Hacker News new | ask | show | jobs
by wenc 2973 days ago
Umm, yes, in my case, the kernel is running remotely on a cloud VM. My client is a local browser (Chrome) which connects to localhost:8888, which is a tunnel set up to connect to the remote machine on port 8888.

This lets me run computationally heavy Jupyter calculations on a beefy remote backend in the cloud. My local browser merely talks to that backend via a tunnel.

Here's something on the web that describes this [1] -- except with Bitvise on Windows, you don't have to enter any SSH commands. The tunnel setup etc. is all done via a GUI. This is a pretty standard SSH tunnel technique. You can use this for more than just Jupyter.

[1] http://www.vickyfu.com/2017/04/using-jupyter-notebook-remote...

1 comments

Again, that's not what I mean. I want to run Jupyter (or some other front-end) on my laptop and have it talk to a kernel running on a server. You're describing running both Jupyter and the kernel on the server.
Oh I see now.
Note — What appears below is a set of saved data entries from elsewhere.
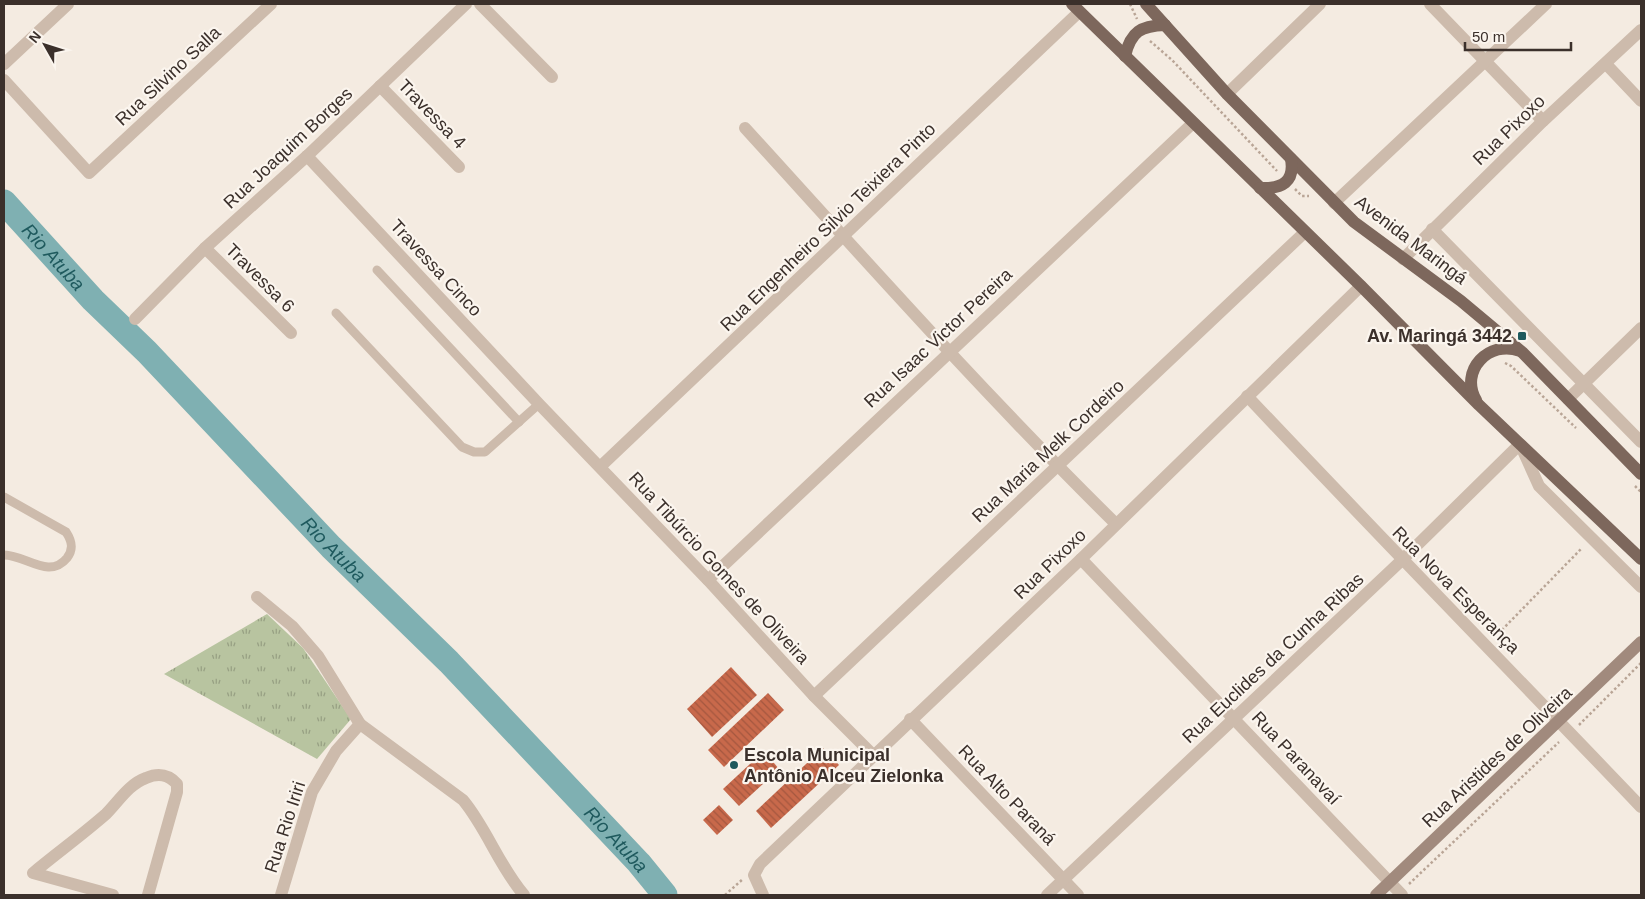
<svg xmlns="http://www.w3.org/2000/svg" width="1645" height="899" font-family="Arial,sans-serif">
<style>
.grass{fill:url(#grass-tufts)}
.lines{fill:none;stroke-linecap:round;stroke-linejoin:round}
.river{stroke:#7fb0b2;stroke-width:25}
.building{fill:url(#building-back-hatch)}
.path{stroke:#b9a596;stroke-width:2.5;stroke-dasharray:2.5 2.5;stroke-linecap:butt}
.service{stroke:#cdbbac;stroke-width:9}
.minor{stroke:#cdbbac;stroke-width:12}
.secondary{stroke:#a18a7d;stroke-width:12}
.primary{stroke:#7d675c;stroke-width:12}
.poi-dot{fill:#1f5a5e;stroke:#fbf5ee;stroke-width:2}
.labels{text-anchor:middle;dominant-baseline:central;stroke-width:4.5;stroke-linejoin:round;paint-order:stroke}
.street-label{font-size:18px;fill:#3b302b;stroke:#fbf5ee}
.poi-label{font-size:18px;font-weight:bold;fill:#3b302b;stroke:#fbf5ee;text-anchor:end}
.water-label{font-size:19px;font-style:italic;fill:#1f5a5e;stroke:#fbf5ee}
</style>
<defs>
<pattern id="grass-tufts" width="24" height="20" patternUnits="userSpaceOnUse" patternTransform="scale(1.25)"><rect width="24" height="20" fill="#b8c4a0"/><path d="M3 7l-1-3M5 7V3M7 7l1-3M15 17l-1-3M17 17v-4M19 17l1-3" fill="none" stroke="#97a083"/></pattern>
<pattern id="building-back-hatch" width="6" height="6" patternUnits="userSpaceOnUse" patternTransform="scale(1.25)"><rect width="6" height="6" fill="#c8694b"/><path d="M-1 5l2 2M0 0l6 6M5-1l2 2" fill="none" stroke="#a4573f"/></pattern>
</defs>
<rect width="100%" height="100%" fill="#f4ebe1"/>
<polygon class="grass" points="267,614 303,648 351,719 317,759 164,674"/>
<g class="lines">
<path class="river" id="s1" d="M 4,202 L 93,300 L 147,352 L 331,547 L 449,662 L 639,863 L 665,895"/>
</g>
<g class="building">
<polygon points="731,667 757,695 712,737 687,709"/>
<polygon points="768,693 784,710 724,767 708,750"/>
<polygon points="823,748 839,765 771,828 756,811"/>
<polygon points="764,751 779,769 739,806 723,789"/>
<polygon points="719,805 733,820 717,835 703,820"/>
</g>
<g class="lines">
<g class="path">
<polyline points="1130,4 1137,19"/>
<polyline points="1150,41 1172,60 1277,171"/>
<polyline points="1295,189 1302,196 1309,196"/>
<polyline points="1505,363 1511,366 1576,428"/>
<polyline points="1635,486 1641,492"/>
<polyline points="1495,637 1582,548"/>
<polyline points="1579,725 1641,663"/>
<polyline points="1409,884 1559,742"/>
<polyline points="725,895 743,879"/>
</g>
<g class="service">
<polyline points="377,270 519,422"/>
<polyline points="336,313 462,447 474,452 485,452 539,404"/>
<path d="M 4,497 L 66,532 C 72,541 74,549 67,558 C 49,580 26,555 4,555"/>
</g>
<g class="minor">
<polyline points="480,4 552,77"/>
<polyline points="1430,4 1543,121"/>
<polyline points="4,64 68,4"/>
<polyline points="1606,64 1641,101"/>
<polyline points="4,80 89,173 271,4"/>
<polyline points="380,86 459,167"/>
<polyline points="1227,94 1320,4"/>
<path d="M 745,128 C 867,262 987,397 1116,524"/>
<polyline points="307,156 539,404 708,580 814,696 873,755"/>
<polyline points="1334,203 1546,4"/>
<polyline points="1432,229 1641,442"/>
<polyline points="205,248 291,333"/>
<polyline points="1403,259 1543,121 1641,30"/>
<polyline points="135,319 205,248 307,156 466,4"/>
<path d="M 1247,396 C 1377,534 1510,670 1641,807"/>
<polyline points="1568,399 1641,328"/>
<polyline points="601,466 1079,12"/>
<polyline points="1081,559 1402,895"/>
<polyline points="708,580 1193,123"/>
<path d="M 257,597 L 292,626 L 318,656 L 360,724 L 463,800 C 487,829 499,866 524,895"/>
<polyline points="814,696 1305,232"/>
<polyline points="910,719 1078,895"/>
<path d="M 113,895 L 33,873 C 57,853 82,835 106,814 C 118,802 129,784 146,778 C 158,773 168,774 177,784 L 177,792 L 148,895"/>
<polyline points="281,895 312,792 336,751 360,724"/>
<polyline points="763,895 754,875 760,864 1081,559 1361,286"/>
<polyline points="1047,895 1402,560 1520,444 1539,486 1641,587"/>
</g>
<polyline class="secondary" points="1376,895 1641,642"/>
<g class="primary">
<polyline points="1072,4 1361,286 1479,405 1641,559"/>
<polyline points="1146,4 1227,94 1354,222 1461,301 1522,352 1641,474"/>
<path d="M 1125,56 C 1131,31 1141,26 1165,25"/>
<path d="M 1260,188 C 1282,189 1295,182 1291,159"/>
<path d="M 1476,400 C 1459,371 1489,339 1520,351"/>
</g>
</g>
<g class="poi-dot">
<rect x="1517" y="331" width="10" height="10" rx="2.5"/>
<circle cx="734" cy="765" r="5"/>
</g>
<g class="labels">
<g class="street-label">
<text transform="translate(168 76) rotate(-43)">Rua Silvino Salla</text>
<text transform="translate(432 114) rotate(46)">Travessa 4</text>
<text transform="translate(1509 130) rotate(-44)">Rua Pixoxo</text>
<text transform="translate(288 148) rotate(-43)">Rua Joaquim Borges</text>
<text transform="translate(828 227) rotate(-44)">Rua Engenheiro Silvio Teixiera Pinto</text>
<text transform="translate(1411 240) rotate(37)">Avenida Maringá</text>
<text transform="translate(436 268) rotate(47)">Travessa Cinco</text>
<text transform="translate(260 278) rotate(45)">Travessa 6</text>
<text transform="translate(938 338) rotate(-43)">Rua Isaac Victor Pereira</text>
<text transform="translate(1048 451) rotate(-43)">Rua Maria Melk Cordeiro</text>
<text transform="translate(1050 564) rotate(-44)">Rua Pixoxo</text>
<text transform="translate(719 568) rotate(47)">Rua Tibúrcio Gomes de Oliveira</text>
<text transform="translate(1456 590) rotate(45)">Rua Nova Esperança</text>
<text transform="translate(1273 658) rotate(-43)">Rua Euclides da Cunha Ribas</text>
<text transform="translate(1497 757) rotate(-43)">Rua Aristides de Oliveira</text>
<text transform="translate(1296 758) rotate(47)">Rua Paranavaí</text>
<text transform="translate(1007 795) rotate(46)">Rua Alto Paraná</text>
<text transform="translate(285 827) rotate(-72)">Rua Rio Iriri</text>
</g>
<g class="poi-label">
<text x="1512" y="336">Av. Maringá 3442</text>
<text x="744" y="755" text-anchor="start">Escola Municipal<tspan x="744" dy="21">Antônio Alceu Zielonka</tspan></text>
</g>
<g class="water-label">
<text stroke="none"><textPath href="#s1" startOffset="74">Rio Atuba</textPath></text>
<text stroke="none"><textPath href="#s1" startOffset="479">Rio Atuba</textPath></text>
<text stroke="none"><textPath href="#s1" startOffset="884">Rio Atuba</textPath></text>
</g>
</g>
<rect width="1645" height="899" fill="none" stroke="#3b302b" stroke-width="10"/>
<g transform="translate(45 45) rotate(309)" stroke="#fbf5ee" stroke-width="4" paint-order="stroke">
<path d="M0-4L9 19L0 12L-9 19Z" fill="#3b302b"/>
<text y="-8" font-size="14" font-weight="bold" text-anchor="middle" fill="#3b302b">N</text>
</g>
<path d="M1465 42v8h106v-8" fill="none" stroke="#3b302b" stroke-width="2.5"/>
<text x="1472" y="42" font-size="15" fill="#3b302b" stroke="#fbf5ee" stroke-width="4" paint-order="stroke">50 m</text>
</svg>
You want to run the raw kernel with no front-end on the remote machine and communicate with it via the 0MQ/JSON transport layer. I'm curious, what is the advantage of doing this vs. simply running an instance of Jupyter on a remote machine?
I don't necessarily want to use Jupyter as the front end. This way lets me use e.g. Pycharm with the kernel running in a console.

BTW I managed to get it to work. I think I had missed a port the first time I tried.